Orzo Mondo all’Anice, classico marchigiano dalle virtù da scoprire

L’abbinamento è tipico di questo territorio, dove i due ingredienti sono di casa. Ne abbiamo parlato con Ivano Vitali, responsabile commerciale della Tre Mori Srl che, da più di cinquant’anni, ne ha fatto uno dei suoi prodotti simbolo

Marche

L’Orzo Mondo all’anice offre una miscela delicata che racchiude i segreti di una lunga tradizione e i benefici di virtù inaspettate. Ne sanno qualcosa a Tolentino, in provincia di Macerata, dove l’azienda Tre Mori da oltre cinquant’anni si dedica all’orzo tostato curandone l’intera filiera. A raccontarci qualcosa di più su questa specialità all’anice - ormai simbolo della storica azienda - è il responsabile commerciale Ivano Vitali. “Si tratta di un abbinamento tipico delle Marche, dove il caffè si corregge con il Mistrà e l’anice è di casa da sempre” ha spiegato Vitali. “L’Orzo Mondo è coltivato nelle campagne marchigiane, e lo stesso vale per i semi di anice con cui viene miscelato una volta terminata la fase di tostatura”. Il risultato?
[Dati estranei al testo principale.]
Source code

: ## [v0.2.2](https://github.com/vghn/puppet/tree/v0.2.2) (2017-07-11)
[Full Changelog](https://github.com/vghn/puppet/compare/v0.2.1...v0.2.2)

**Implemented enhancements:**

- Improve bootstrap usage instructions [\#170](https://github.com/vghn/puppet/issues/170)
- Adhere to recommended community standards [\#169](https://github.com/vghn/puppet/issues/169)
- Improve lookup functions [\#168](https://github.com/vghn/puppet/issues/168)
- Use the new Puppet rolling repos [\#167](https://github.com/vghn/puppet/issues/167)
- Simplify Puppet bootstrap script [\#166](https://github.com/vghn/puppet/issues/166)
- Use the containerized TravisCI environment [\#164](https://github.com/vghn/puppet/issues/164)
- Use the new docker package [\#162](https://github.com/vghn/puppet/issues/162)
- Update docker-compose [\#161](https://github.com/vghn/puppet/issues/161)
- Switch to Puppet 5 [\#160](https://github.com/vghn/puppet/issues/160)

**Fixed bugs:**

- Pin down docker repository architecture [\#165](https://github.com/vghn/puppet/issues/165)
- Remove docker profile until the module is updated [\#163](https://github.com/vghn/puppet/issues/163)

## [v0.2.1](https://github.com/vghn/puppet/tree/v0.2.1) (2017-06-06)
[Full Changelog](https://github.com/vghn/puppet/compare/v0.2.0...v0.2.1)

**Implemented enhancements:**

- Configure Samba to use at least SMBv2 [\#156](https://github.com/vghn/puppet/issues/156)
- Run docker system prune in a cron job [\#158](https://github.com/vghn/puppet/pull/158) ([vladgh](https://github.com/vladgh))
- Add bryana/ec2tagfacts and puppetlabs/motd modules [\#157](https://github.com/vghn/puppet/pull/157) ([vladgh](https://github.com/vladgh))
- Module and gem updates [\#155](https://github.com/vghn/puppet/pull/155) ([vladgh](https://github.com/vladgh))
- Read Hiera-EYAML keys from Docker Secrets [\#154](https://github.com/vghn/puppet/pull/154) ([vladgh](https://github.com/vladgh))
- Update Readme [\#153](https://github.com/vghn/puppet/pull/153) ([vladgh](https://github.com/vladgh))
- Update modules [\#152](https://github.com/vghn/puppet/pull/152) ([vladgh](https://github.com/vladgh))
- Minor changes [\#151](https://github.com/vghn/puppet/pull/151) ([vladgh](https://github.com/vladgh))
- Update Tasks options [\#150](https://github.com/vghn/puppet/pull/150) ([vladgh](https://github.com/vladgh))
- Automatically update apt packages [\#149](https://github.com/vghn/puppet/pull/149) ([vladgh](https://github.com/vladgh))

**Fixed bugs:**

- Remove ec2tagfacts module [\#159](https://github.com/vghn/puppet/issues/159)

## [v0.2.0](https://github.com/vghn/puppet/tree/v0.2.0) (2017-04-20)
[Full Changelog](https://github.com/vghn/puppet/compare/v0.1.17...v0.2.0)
Una bevanda delicata e morbida, dal gradevole aroma rinfrescante.

Ma c’è di più: non si parla infatti di un orzo qualsiasi, ma della varietà Mondo, conosciuto anche come orzo nudo. “È un cereale antico che contribuisce al mantenimento delle biodiversità” ha chiarito Vitali. “Inoltre, nasce per natura senza glumella esterna ed è pertanto molto digeribile, oltre e contenere strutturalmente più proteine e fibre solubili come i Beta Glucani, importanti per tenere a bada il colesterolo”. A favorire la conservazione di questa specialità antica, tra l’altro, fu proprio l’attività di Tre Mori, che fin dall’avvio della prima piccola torrefazione nel 1951, è rimasta ferma nel proposito di valorizzare e salvaguardare la preziosa varietà autoctona.

I passaggi produttivi sono semplici: “l’orzo Mondo viene raccolto, tostato, macinato con l’aggiunta di semi d’anice e imbustato”. I sali minerali e le fibre del cereale si uniscono così all’azione calmante e digestiva della spezia, creando una bevanda tonificante  e “molto dissetante anche consumata fredda” assicura Vitali. Si degusta preparato con la moka, ma perché possa dare il meglio occorre riempirne il filtro solo a tre quarti e non pressare la polvere che risulta macinata più grossa rispetto al caffè. Per il resto, “c’è anche chi lo utilizza per inzuppare dolci o preparare biscotti e ciambelloni, utilizzando l’orzo all’anice al posto del latte” per portare il gusto unico di questo sodalizio marchigiano anche nel piatto.